What is the number of possibilities to choose 80 numbers out of the set $~\{10,11,\cdots,99\}~$ with repetition and no order significant. In which if an element that divides by $10$ with no Remain of division selected it must be chosen at least as many times as its $~10^{\text{th}}~$ digit.
Example: if $~30~$ is chosen it will be chosen minimum $~3~$ times. Otherwise it could not be selected.
I've been tried to solve it with Inclusion-Exclusion by taking the sum of all the possibilities and reduce from it the following groups:
$A_2=$ all the possibilities that $20$ will appears only once $\binom{89}{79}$
$A_3=$ all the possibilities that $30$ will appears only once, or only twice $\binom{89}{79}$ + $\binom{89}{78}$.
.
.
.
$A_9$
which give me the following :
$$\binom{89}{79}-\Biggl(\sum_0^1 \binom{89}{79-i} + \sum_0^2 \binom{89}{79-i} + \sum_0^3 \binom{89}{79-i} +\sum_0^4 \binom{89}{79-i}+\cdots+\sum_0^8 \binom{89}{79-i}\Biggr)$$ and so on..
I think, I'm missing the target by trying way too hard to manipulate the problem into this formula and it sure has a simpler way to calculate it. but I can't put my finger on it.
Please advice.
You are asking for the number of non-negative integer solutions of $x_{10}+x_{11}+\dots+x_{99}=80$ subject to $x_i\geq 0, x_{10}\geq 1, x_{20}\geq 2,\dots,x_{90}\geq 9$.
Consider a change of variable., letting $y_{10}=x_{10}-1$, letting $y_{20}=x_{20}-2$, ..., $y_{90}=x_{90}-9$ and $y_i=x_i$ otherwise.
You are now looking for the number of non-negative integer solutions of $y_{10}+y_{11}+\dots+y_{99}=35$ subject to $y_i\geq 0$ for each $i$.
This can be solved using traditional stars-and-bars approaches.

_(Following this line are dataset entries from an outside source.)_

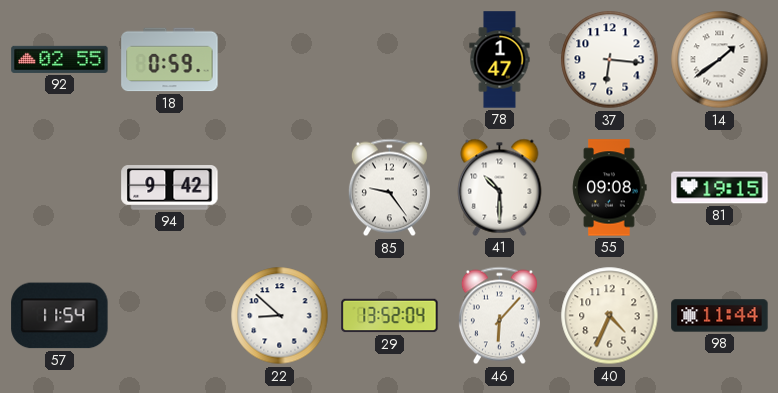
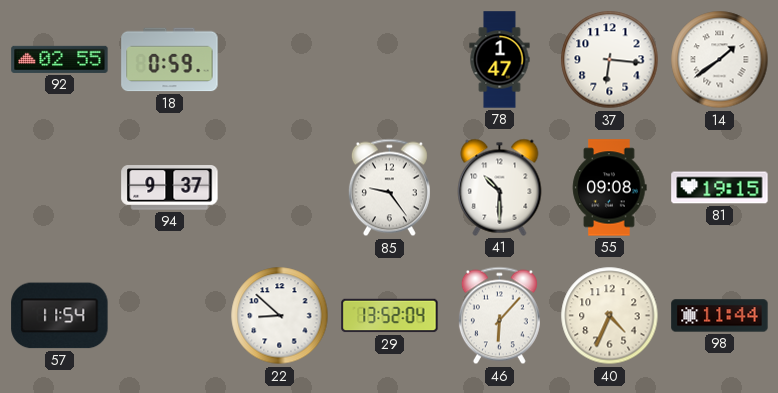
94: 9:42 -> 9:37
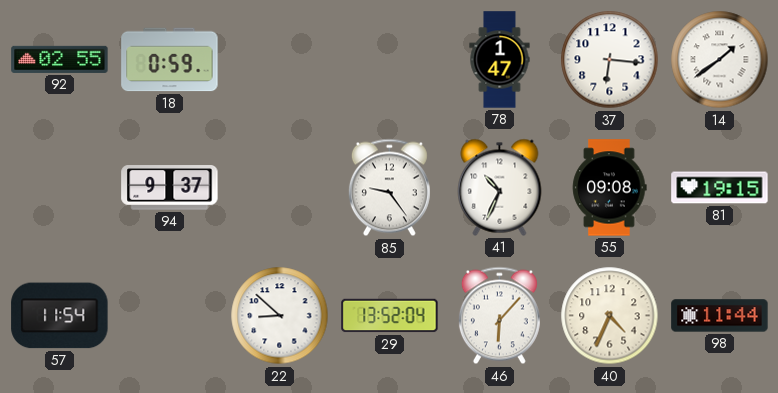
41: 10:30 -> 10:34
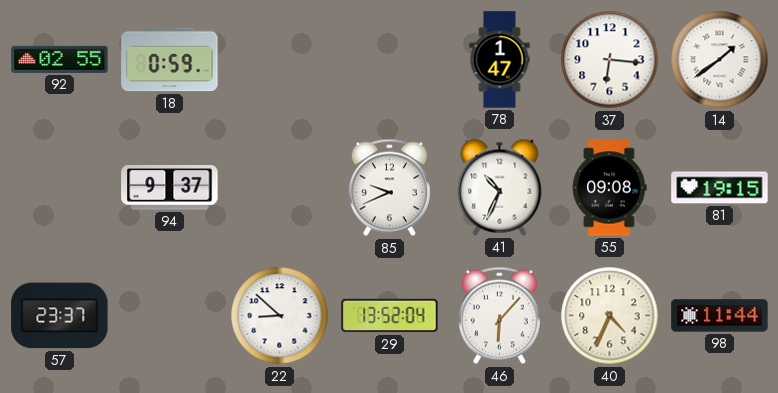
85: 9:24 -> 9:41
57: 11:54 -> 23:37
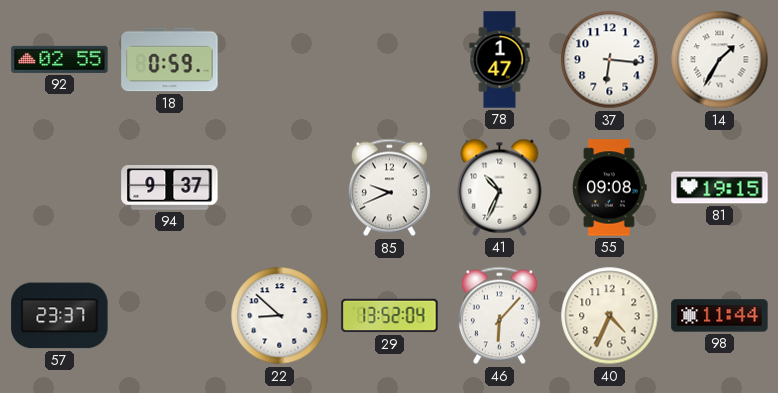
14: 1:39 -> 1:35
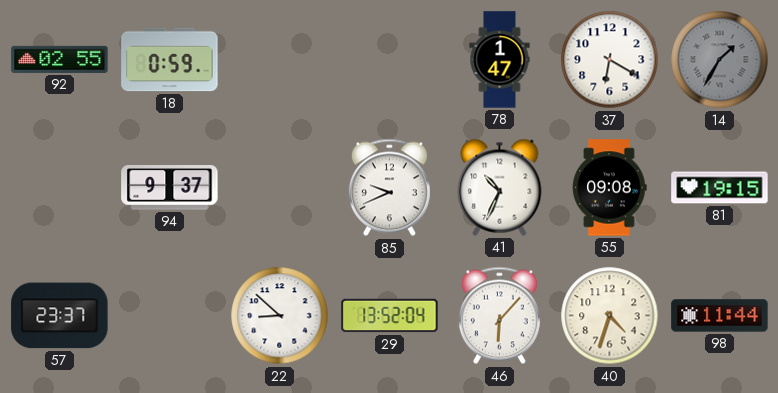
37: 6:16 -> 6:20
14 dial: white -> grey
40: 4:34 -> 4:33
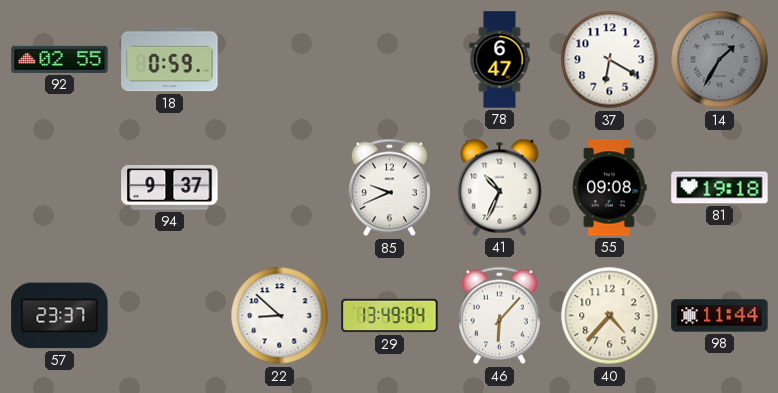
78: 1:47 -> 6:47
81: 19:15 -> 19:18
29: 13:52 -> 13:49
40: 4:33 -> 4:37
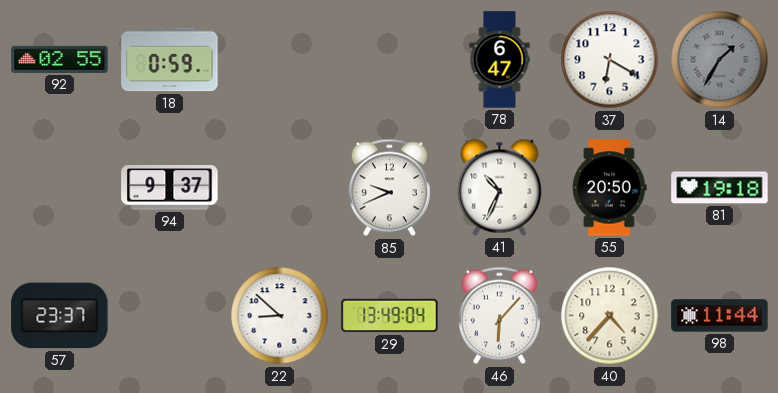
55: 09:08 -> 20:50
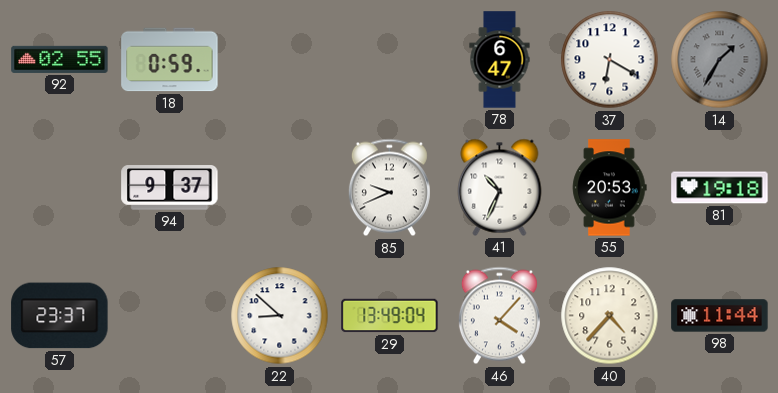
55: 20:50 -> 20:53
46: 6:07 -> 4:07
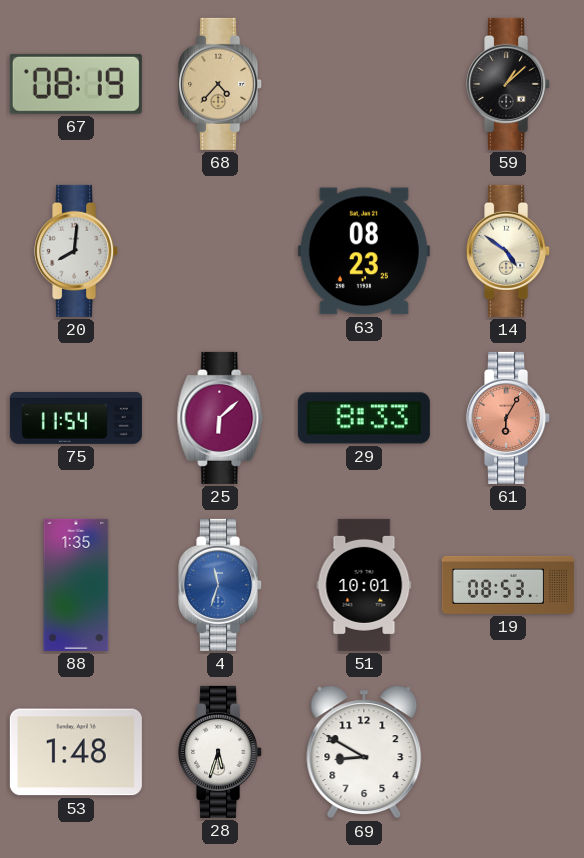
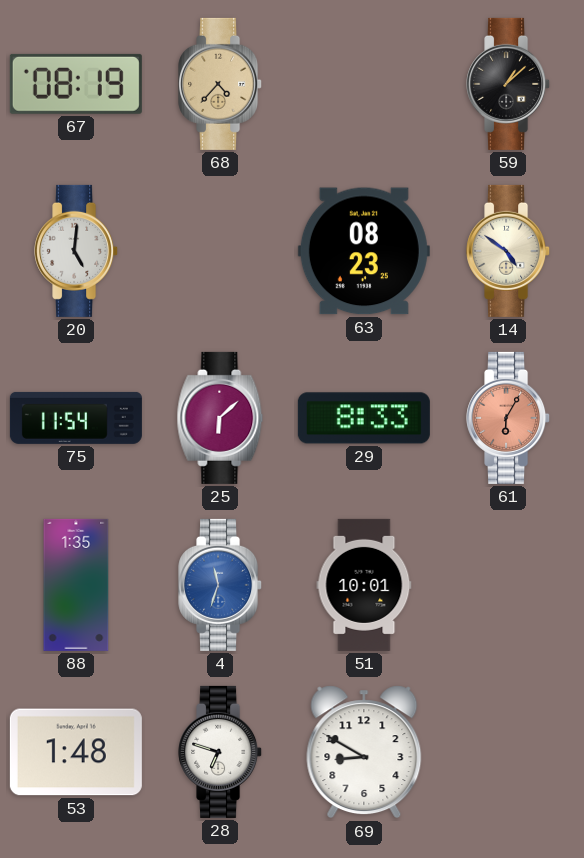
20: 8:01 -> 5:01
19: 08:53 -> none
28: 5:33 -> 6:48
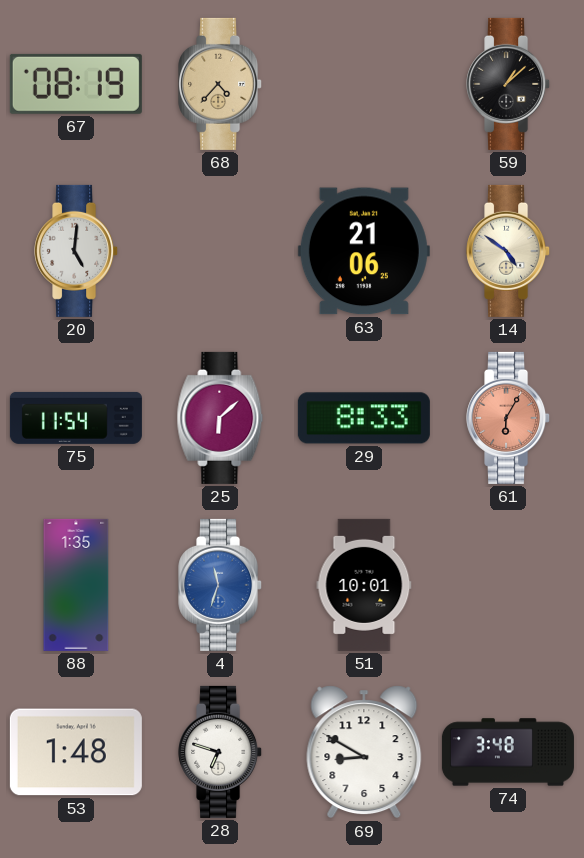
63: 08:23 -> 21:06
74: none -> 3:48
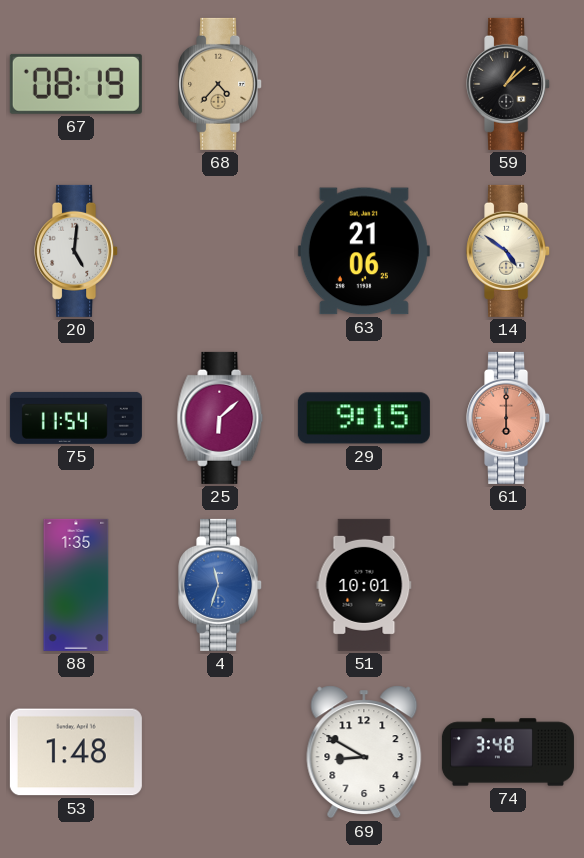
29: 8:33 -> 9:15
61: 6:05 -> 6:00
28: 6:48 -> none
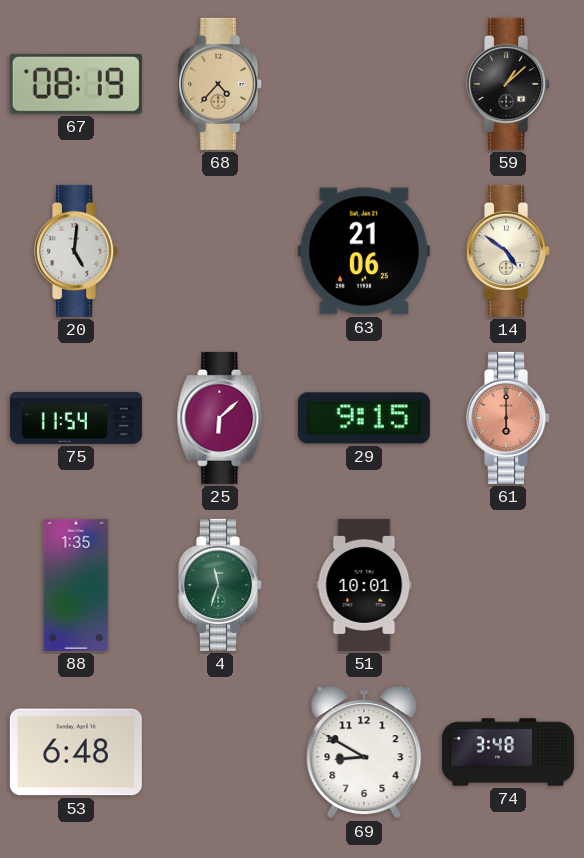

If this question were reflavored as asking how many ways you can distribute cookies to children, where the tenth child must get at least one cookie, the twentieth child must get at least two cookies, etc... you can explain the solution above by "giving the required necessary cookies out ahead of time and then distributing the remaining cookies after the fact."